Les Ateliers du Toner sont un atelier coopératif d’autoédition à Bruxelles, qui a été monté par un regroupement de plusieurs collectifs d’éditions. Il y a tout un panel de machines ( riso, comcolor, laser, presse taille douce, colleuse, massicot, etc. ) auxquelles tout•e un•e chacun•e peut accéder après une formation. Ensuite on peut venir imprimer ses projets en autonomie. C’est à prix coûtant, c’est à dire qu’on paye juste ses consommables et un pourcentage pour l’usure des machines et les frais de fonctionnement de l’atelier. L’ambiance nous a rappelé les ateliers des écoles, avec plein de personnes différentes qui travaillent côte à côte, filent des astuces et se montrent leurs boulots, c’est chouette !
On a découvert l’endroit par le biais des copains du collectif Jean Guichon, qui en sont cofondateurs. Ils nous en ont parlé et on avait envie de découvrir le lieu. Ils ont aussi une machine qui s’appelle la Comcolor ( par l’entreprise Riso ) et qui imprime en CMJN mat pour très peu cher et permet des mélanges intéressants avec la riso. C’est comme ça qu’on a imprimé notre magenta.
Dans les dernières
pages du fanzine,
vous évoquez
d’éventuels
nouveaux projets.
Quelles
sont
vos
envies
à ce
niveau ?
Sprinkle est parti d’un constat qui reflète la binarité de genre de notre société. Faire ce projet nous a posé plein de questions, et nous a parfois fait douter car la thématique renvoie à plein d’autres qui sont complexes et peuvent être explorées dans pleins de directions possibles : la représentation des « minorités » , l’inclusivité de la démarche et du projet, la cis-hétéro normativité, le male gaze vs le female gaze, le féminisme …
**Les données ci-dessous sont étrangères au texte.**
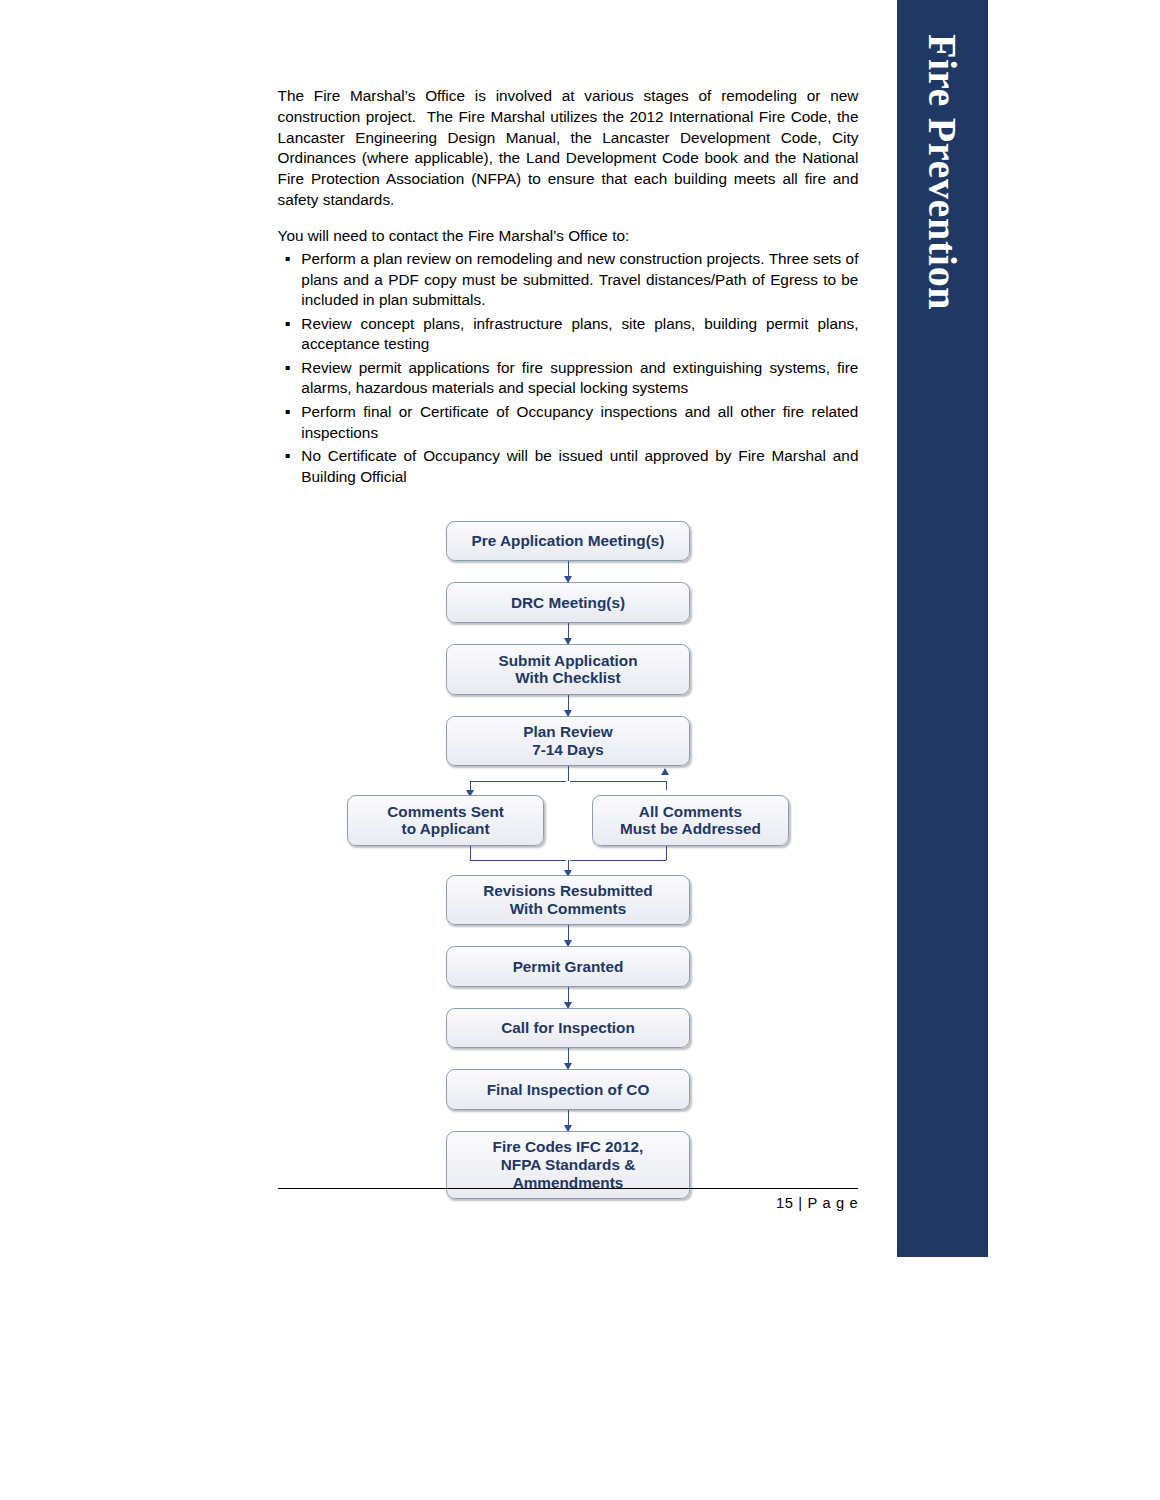Fire Prevention
The Fire Marshal’s Office is involved at various stages of remodeling or new construction project. The Fire Marshal utilizes the 2012 International Fire Code, the Lancaster Engineering Design Manual, the Lancaster Development Code, City Ordinances (where applicable), the Land Development Code book and the National Fire Protection Association (NFPA) to ensure that each building meets all fire and safety standards.
You will need to contact the Fire Marshal’s Office to:
Perform a plan review on remodeling and new construction projects. Three sets of plans and a PDF copy must be submitted. Travel distances/Path of Egress to be included in plan submittals.
Review concept plans, infrastructure plans, site plans, building permit plans, acceptance testing
Review permit applications for fire suppression and extinguishing systems, fire alarms, hazardous materials and special locking systems
Perform final or Certificate of Occupancy inspections and all other fire related inspections
No Certificate of Occupancy will be issued until approved by Fire Marshal and Building Official
Pre Application Meeting(s)
DRC Meeting(s)
Submit Application
With Checklist
Plan Review
7-14 Days
Comments Sent
to Applicant
All Comments
Must be Addressed
Revisions Resubmitted
With Comments
Permit Granted
Call for Inspection
Final Inspection of CO
Fire Codes IFC 2012,
NFPA Standards &
Ammendments
15 | P a g e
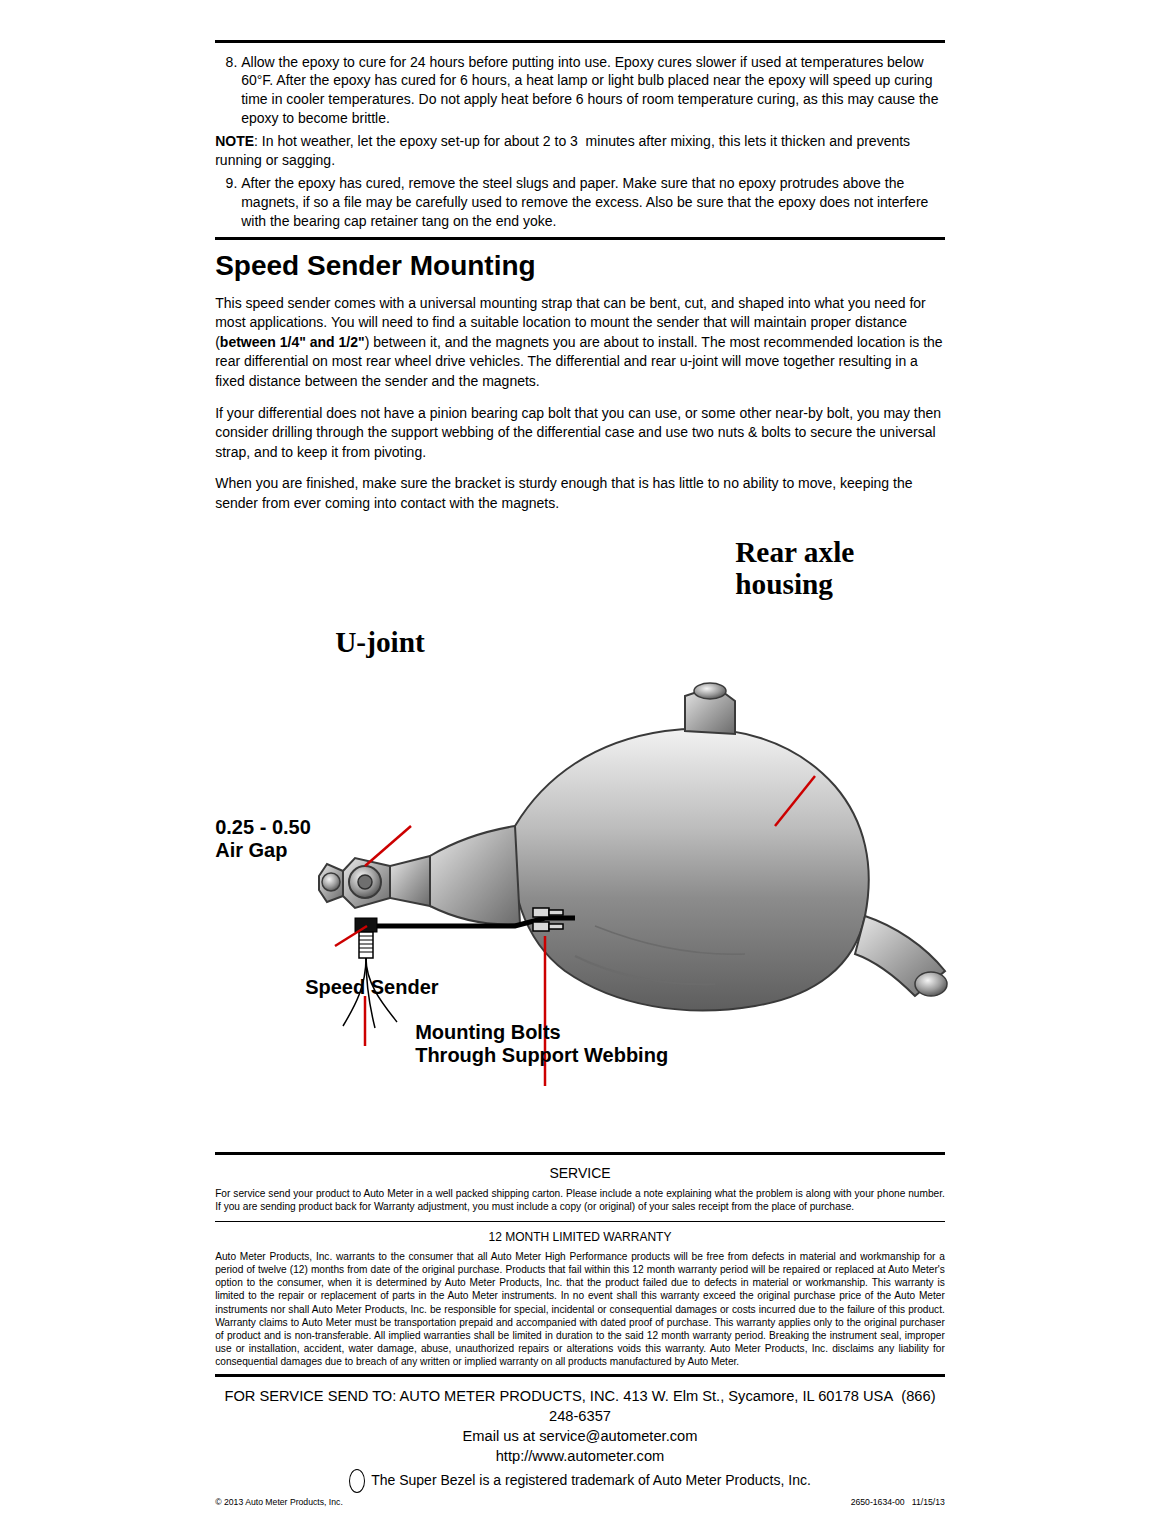Allow the epoxy to cure for 24 hours before putting into use. Epoxy cures slower if used at temperatures below 60°F. After the epoxy has cured for 6 hours, a heat lamp or light bulb placed near the epoxy will speed up curing time in cooler temperatures. Do not apply heat before 6 hours of room temperature curing, as this may cause the epoxy to become brittle.
NOTE: In hot weather, let the epoxy set-up for about 2 to 3 minutes after mixing, this lets it thicken and prevents running or sagging.
After the epoxy has cured, remove the steel slugs and paper. Make sure that no epoxy protrudes above the magnets, if so a file may be carefully used to remove the excess. Also be sure that the epoxy does not interfere with the bearing cap retainer tang on the end yoke.
Speed Sender Mounting
This speed sender comes with a universal mounting strap that can be bent, cut, and shaped into what you need for most applications. You will need to find a suitable location to mount the sender that will maintain proper distance (between 1/4" and 1/2") between it, and the magnets you are about to install. The most recommended location is the rear differential on most rear wheel drive vehicles. The differential and rear u-joint will move together resulting in a fixed distance between the sender and the magnets.
If your differential does not have a pinion bearing cap bolt that you can use, or some other near-by bolt, you may then consider drilling through the support webbing of the differential case and use two nuts & bolts to secure the universal strap, and to keep it from pivoting.
When you are finished, make sure the bracket is sturdy enough that is has little to no ability to move, keeping the sender from ever coming into contact with the magnets.
Rear axle
housing
U-joint
0.25 - 0.50
Air Gap
Speed Sender
Mounting Bolts
Through Support Webbing
SERVICE
For service send your product to Auto Meter in a well packed shipping carton. Please include a note explaining what the problem is along with your phone number. If you are sending product back for Warranty adjustment, you must include a copy (or original) of your sales receipt from the place of purchase.
12 MONTH LIMITED WARRANTY
Auto Meter Products, Inc. warrants to the consumer that all Auto Meter High Performance products will be free from defects in material and workmanship for a period of twelve (12) months from date of the original purchase. Products that fail within this 12 month warranty period will be repaired or replaced at Auto Meter's option to the consumer, when it is determined by Auto Meter Products, Inc. that the product failed due to defects in material or workmanship. This warranty is limited to the repair or replacement of parts in the Auto Meter instruments. In no event shall this warranty exceed the original purchase price of the Auto Meter instruments nor shall Auto Meter Products, Inc. be responsible for special, incidental or consequential damages or costs incurred due to the failure of this product. Warranty claims to Auto Meter must be transportation prepaid and accompanied with dated proof of purchase. This warranty applies only to the original purchaser of product and is non-transferable. All implied warranties shall be limited in duration to the said 12 month warranty period. Breaking the instrument seal, improper use or installation, accident, water damage, abuse, unauthorized repairs or alterations voids this warranty. Auto Meter Products, Inc. disclaims any liability for consequential damages due to breach of any written or implied warranty on all products manufactured by Auto Meter.
FOR SERVICE SEND TO: AUTO METER PRODUCTS, INC. 413 W. Elm St., Sycamore, IL 60178 USA (866) 248-6357
Email us at service@autometer.com
http://www.autometer.com
The Super Bezel is a registered trademark of Auto Meter Products, Inc.
© 2013 Auto Meter Products, Inc.
2650-1634-00 11/15/13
On n’a pas pu tout résoudre dans un seul projet, et quatre petites pages par personne, ça reste limité comme support d’expression et de réflexion.
Ca nous donne envie de continuer, d’inviter encore des artistes qui ont plutôt été éduqué•e•s à penser le désir des autres sur leur corps, à s’approprier leurs regards et leurs désirs sur les autres corps.
On a des idées de nouveaux objets, des personnes en tête avec qui on aimerait bien travailler, on se dit aussi que ce serait chouette de faire tourner une petite expo ou d’organiser des discussions autour de tout ça. Donc to be continued …
bonne lecture &
au mois prochain! ;•)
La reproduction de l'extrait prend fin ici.